Nisga’a Nation Chief Earl Stephens says he shook with emotion when he saw for the first time a memorial totem pole with deep ties to his family and spiritual significance to the Indigenous people of British Columbia’s Nass Valley on display at Scotland’s National Museum.
He touched the red cedar pole and spoke to it in the Nisga’a language as officials from the national museum quietly observed, said Stephens.
The chief said he was celebrating Thursday after the museum’s board of trustees agreed to transfer the 11-metre memorial totem pole, which has been on display at the Edinburgh institution since 1930, back to Nisga’a territory.
“The pole is part of a living being,” Stephens said in an interview from the Nisga’a village of Laxgalts’ap.
It carries the spirit of his great, great grandmother, which is why it’s so important to bring it back to the Nisga’a lands where it came from, he said.
The museum said its board of trustees approved the First Nation’s request to transfer the pole back to its home in northwestern B.C.
A delegation of Nisga’a leaders travelled to Edinburgh last August to ask that the memorial pole be returned to their territory.
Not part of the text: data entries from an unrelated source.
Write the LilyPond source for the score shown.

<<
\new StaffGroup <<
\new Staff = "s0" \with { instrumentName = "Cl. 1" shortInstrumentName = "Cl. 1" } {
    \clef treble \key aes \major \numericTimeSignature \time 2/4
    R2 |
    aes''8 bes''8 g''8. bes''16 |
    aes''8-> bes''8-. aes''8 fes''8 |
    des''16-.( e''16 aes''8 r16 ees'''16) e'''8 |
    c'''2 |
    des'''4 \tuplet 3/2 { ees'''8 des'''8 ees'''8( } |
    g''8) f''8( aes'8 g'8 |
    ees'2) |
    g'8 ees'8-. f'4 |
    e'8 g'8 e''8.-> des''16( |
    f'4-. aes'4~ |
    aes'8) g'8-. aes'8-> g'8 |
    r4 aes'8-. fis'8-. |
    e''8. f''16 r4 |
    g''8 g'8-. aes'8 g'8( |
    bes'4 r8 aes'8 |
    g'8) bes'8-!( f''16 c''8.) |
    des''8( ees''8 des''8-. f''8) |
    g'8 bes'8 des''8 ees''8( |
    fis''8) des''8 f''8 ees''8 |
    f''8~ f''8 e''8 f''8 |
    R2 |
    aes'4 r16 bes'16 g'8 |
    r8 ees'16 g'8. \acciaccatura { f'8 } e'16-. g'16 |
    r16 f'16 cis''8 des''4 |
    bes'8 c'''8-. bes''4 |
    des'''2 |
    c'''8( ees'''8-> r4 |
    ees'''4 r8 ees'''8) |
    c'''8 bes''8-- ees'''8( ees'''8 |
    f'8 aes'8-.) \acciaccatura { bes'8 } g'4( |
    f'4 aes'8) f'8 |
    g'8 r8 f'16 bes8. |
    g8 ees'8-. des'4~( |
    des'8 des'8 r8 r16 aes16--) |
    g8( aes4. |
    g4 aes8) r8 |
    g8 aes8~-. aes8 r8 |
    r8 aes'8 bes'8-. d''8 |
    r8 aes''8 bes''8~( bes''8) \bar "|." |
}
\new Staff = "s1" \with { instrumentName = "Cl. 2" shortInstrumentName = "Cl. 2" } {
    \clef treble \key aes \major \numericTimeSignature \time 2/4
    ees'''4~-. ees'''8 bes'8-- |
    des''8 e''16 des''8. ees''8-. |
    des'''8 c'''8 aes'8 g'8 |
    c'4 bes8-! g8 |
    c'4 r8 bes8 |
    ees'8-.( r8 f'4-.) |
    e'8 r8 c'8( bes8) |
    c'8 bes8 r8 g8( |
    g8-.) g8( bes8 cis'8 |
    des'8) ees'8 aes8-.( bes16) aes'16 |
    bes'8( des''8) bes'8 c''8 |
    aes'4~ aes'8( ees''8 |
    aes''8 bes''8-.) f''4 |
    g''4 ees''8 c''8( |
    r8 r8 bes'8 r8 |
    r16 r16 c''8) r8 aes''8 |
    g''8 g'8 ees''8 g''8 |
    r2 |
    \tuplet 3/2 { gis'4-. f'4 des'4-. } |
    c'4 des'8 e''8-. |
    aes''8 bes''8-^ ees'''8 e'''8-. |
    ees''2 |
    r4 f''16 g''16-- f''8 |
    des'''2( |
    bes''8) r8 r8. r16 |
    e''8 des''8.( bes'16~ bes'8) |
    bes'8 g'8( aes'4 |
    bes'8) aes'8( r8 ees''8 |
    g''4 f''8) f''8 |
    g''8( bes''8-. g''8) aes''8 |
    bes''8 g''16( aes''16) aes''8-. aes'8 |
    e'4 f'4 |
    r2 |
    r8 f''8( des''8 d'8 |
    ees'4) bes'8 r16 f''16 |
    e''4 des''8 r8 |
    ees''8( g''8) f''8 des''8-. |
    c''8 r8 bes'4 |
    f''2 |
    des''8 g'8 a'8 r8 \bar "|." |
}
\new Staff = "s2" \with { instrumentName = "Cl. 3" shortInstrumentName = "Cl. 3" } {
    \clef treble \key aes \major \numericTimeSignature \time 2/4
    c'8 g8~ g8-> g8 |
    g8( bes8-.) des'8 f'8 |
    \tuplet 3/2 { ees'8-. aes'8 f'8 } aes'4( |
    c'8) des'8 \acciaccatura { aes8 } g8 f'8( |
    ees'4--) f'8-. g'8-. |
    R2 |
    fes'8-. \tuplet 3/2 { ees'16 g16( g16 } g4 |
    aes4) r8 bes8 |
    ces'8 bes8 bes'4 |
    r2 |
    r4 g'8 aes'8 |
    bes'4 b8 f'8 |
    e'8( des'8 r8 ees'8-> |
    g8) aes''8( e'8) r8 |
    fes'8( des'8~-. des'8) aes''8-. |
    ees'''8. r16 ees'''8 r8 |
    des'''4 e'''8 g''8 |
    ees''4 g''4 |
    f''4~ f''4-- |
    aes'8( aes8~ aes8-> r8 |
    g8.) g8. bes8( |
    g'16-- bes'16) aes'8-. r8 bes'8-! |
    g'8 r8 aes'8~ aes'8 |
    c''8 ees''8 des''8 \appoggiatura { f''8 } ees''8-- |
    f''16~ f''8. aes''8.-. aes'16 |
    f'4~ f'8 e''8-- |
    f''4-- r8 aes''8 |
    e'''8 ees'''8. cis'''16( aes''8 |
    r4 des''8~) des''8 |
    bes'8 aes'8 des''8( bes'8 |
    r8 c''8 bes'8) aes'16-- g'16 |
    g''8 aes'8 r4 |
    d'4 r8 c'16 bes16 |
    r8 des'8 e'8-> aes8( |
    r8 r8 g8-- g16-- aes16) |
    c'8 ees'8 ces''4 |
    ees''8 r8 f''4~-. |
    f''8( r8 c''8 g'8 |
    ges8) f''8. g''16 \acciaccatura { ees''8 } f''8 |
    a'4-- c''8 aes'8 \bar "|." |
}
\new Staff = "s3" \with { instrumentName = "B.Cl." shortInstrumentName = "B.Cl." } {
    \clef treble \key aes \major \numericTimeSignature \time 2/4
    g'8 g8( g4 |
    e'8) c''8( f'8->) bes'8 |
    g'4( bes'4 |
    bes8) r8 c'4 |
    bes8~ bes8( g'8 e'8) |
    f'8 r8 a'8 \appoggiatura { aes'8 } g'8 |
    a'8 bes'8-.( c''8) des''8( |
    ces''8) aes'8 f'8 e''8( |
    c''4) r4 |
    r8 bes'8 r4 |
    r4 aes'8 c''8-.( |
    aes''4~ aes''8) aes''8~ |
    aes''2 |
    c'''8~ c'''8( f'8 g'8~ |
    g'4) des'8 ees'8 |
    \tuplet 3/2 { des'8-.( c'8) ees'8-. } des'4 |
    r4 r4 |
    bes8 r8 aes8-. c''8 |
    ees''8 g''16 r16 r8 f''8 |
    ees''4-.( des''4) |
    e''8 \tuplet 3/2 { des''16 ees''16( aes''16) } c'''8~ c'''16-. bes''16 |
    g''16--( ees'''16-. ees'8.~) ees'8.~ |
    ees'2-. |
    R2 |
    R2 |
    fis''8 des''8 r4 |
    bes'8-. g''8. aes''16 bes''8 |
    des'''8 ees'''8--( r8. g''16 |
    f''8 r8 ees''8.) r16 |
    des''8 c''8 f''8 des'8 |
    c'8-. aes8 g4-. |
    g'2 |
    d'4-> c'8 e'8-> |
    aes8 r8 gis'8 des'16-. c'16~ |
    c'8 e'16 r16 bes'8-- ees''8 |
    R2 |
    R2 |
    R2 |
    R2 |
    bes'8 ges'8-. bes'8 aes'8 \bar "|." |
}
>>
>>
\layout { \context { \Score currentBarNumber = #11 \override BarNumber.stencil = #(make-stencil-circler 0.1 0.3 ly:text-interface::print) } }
Stephens said the Nisga’a people believe the hand-carved pole is alive with the spirit of his ancestor and it’s now coming home to rest.
He said it means a great deal to have the Ni’isjoohl memorial pole returned to the Nisga’a lands, so family, nation and future generations can connect with the living history.
“Being able to stand there and touch it and talk in our own language, it was really, really moving,” said Stephens. “They saw and heard me and they saw how I felt.”
The memorial pole was taken without consent in 1929 by an ethnographer researching Nisga’a village life, who then sold it to the Scottish museum where it has been on display since 1930.
A museum statement says it was carved from red cedar in 1855 in memorial of Ts’aawit, a Nisga’a chief.
The pole includes a series of interlocking figures relating to the chief’s family history through his ancestors, family crests and his clan, says the museum.
It originally stood in front of the home of the chief’s relatives located near B.C.’s Nass River and is currently on display in the Living Lands gallery at the National Museum of Scotland, it says.
The museum’s decision to bring the memorial totem back to its home adds to the ongoing story of the history of the Nisga’a Nation, said Dr. Amy Parent, Canada Research Chair in Indigenous education and governance.
“Our hearts have been moved with the commitment to return our family’s cultural treasure, which enables us to create a new story to re-right a colonial wrong with the honour, dignity and solidarity of the Scottish peoples who are walking beside us on our decolonizing journeys,” she said in a statement.
The repatriation of the Nisga’a memorial totem pole is a historic moment for the Nisga’a and other Indigenous Peoples, Parent said in an interview.
“We really hope that our story inspires our Indigenous relatives around the world to know that the impossible is possible when challenging colonial structures for the repatriation of our stolen cultural treasures and that justice for ancestors will prevail,” she said.
The museum said it will begin planning the safe removal of the totem from its display location and prepare it for transport to B.C.
“We are pleased to have reached this agreement and to be able to transfer the memorial pole to its people and to the place where its spiritual significance is most keenly understood,” said Chris Breward, the director of National Museums Scotland, in a statement. “We hope this is not the end of the process but the next step in a fruitful and ongoing relationship with the Nisga’a.”
The decision to transfer the memorial totem back to the Nisga’a Nation required and received the approval of the Scottish government, said Ian Russell, board chairman of the trustees of National Museums Scotland.